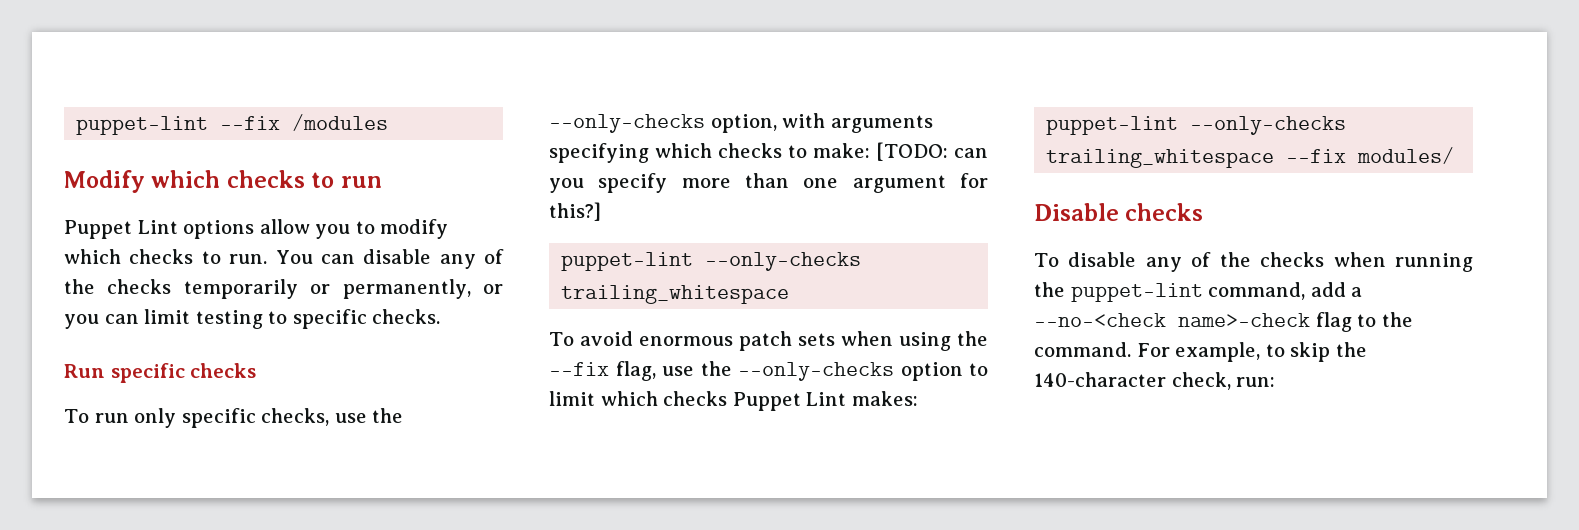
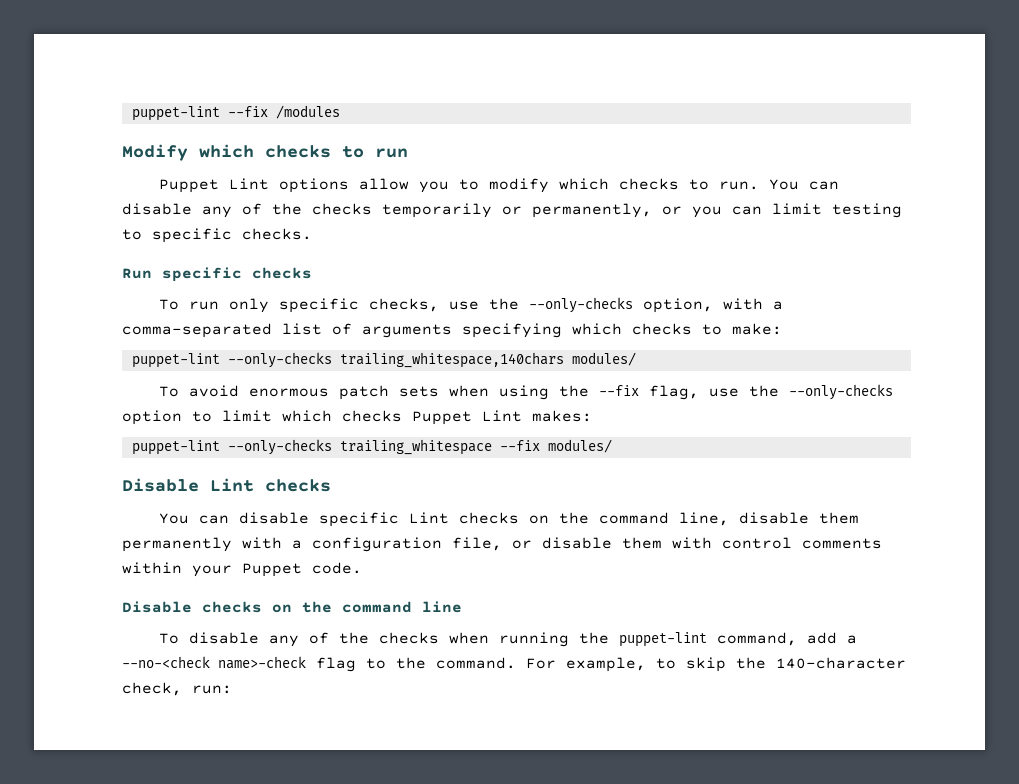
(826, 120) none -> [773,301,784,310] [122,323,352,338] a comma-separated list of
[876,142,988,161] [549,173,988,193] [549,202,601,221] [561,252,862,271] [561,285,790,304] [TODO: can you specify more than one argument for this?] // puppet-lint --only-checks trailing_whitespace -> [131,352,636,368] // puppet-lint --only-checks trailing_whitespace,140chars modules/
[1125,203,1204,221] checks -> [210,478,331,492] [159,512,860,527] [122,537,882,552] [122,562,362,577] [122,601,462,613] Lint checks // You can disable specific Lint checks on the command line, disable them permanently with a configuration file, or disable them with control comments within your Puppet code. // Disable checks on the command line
—————
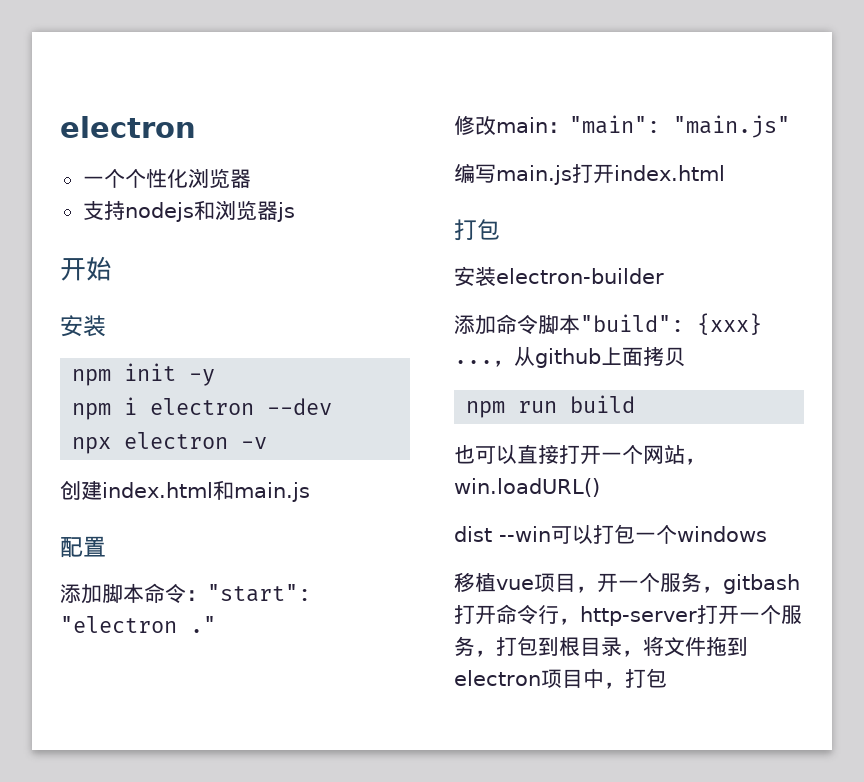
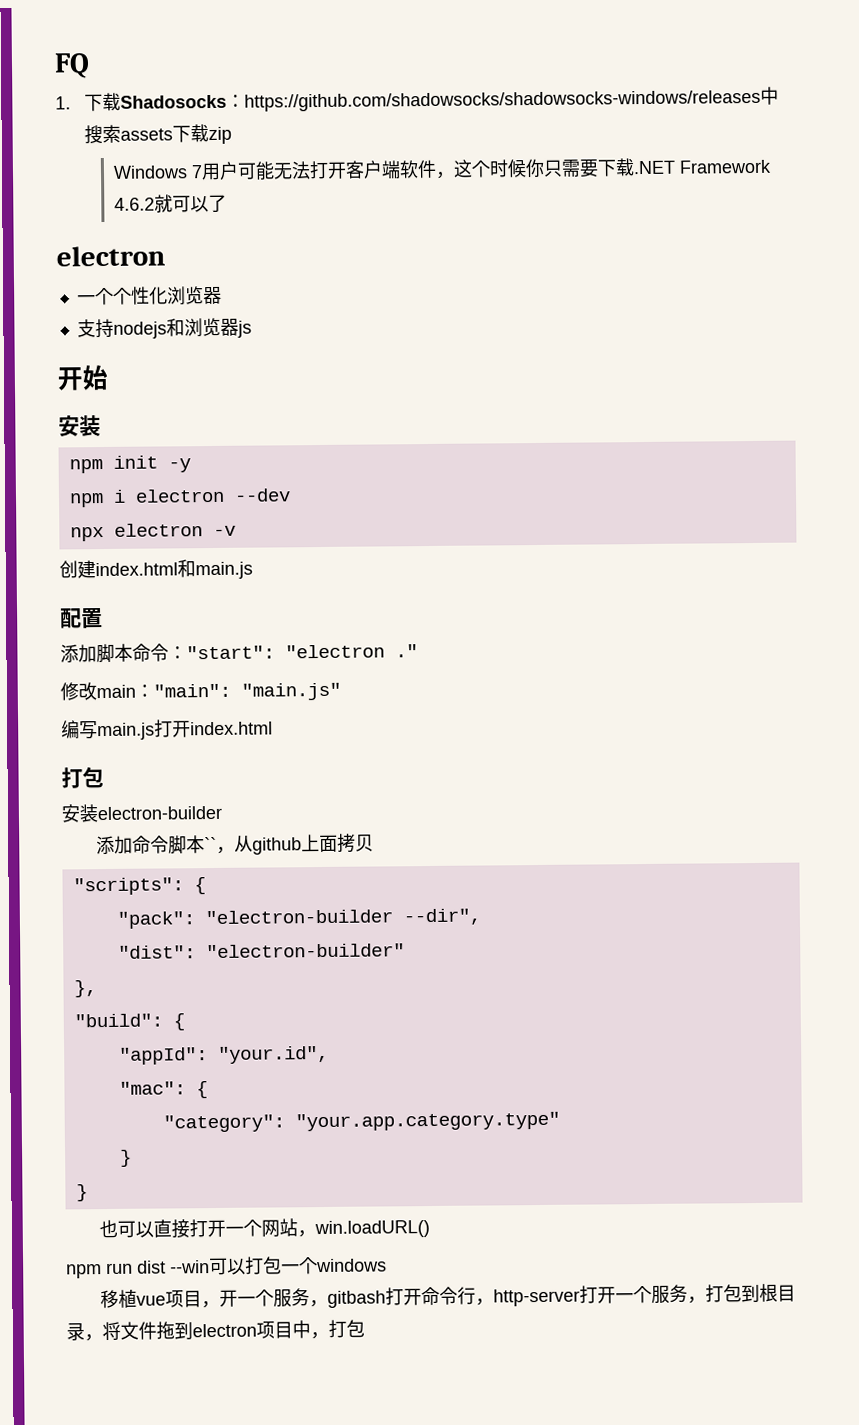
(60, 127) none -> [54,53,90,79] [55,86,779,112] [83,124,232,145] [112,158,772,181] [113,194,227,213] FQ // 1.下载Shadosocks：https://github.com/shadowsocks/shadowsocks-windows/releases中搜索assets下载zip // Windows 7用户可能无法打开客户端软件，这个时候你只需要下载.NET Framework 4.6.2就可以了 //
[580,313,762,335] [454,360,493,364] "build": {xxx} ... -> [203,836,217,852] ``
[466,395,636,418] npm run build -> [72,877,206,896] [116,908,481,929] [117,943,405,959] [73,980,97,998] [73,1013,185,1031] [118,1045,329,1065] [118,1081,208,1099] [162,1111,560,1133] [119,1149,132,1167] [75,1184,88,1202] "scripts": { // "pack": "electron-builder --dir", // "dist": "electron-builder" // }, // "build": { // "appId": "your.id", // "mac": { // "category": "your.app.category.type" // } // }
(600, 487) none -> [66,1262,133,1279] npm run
—————
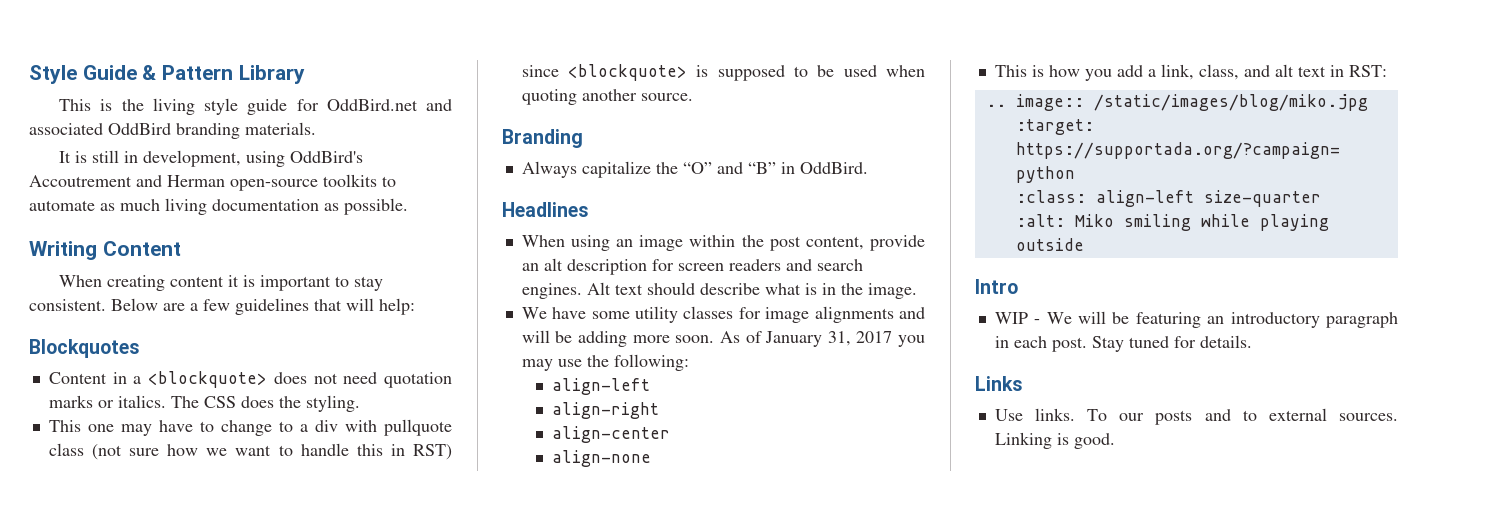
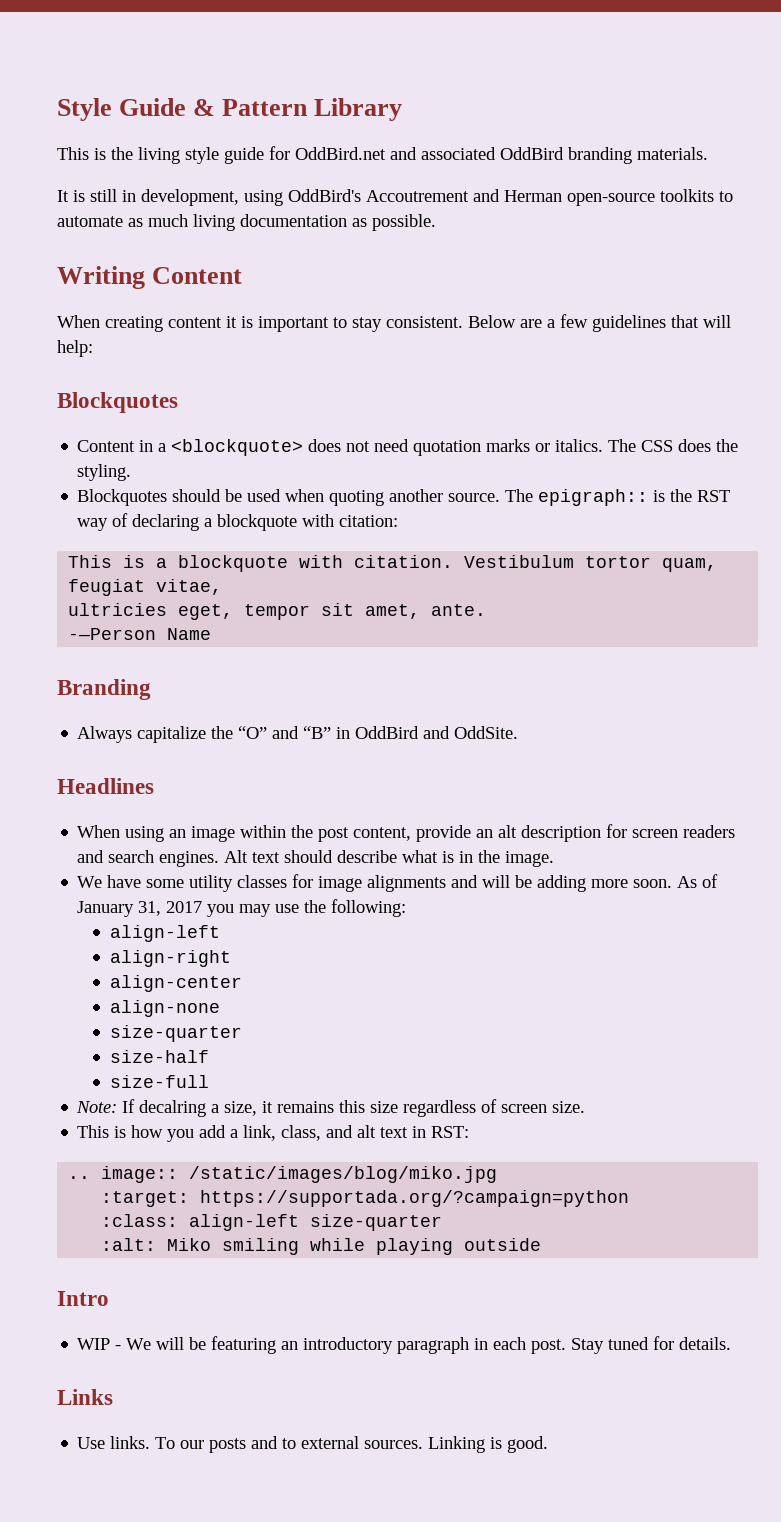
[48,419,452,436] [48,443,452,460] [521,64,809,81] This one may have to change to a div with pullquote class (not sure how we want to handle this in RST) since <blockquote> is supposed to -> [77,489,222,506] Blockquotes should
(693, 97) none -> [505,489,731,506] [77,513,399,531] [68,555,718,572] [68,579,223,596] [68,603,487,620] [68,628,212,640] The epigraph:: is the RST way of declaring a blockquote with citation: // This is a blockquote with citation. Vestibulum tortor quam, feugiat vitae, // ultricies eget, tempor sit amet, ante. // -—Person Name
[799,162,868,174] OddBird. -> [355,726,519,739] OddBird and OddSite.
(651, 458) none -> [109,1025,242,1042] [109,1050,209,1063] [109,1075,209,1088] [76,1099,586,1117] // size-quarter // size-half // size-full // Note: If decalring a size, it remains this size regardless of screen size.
—————
§ **WORK ITEM**: Out of the entries, report each line that contains the word "blockquote".

§ **EXERCISE OUTPUT**:
[48,419,452,436] [48,443,452,460] [521,64,809,81] This one may have to change to a div with pullquote class (not sure how we want to handle this in RST) since <blockquote> is supposed to -> [77,489,222,506] Blockquotes should
(693, 97) none -> [505,489,731,506] [77,513,399,531] [68,555,718,572] [68,579,223,596] [68,603,487,620] [68,628,212,640] The epigraph:: is the RST way of declaring a blockquote with citation: // This is a blockquote with citation. Vestibulum tortor quam, feugiat vitae, // ultricies eget, tempor sit amet, ante. // -—Person Name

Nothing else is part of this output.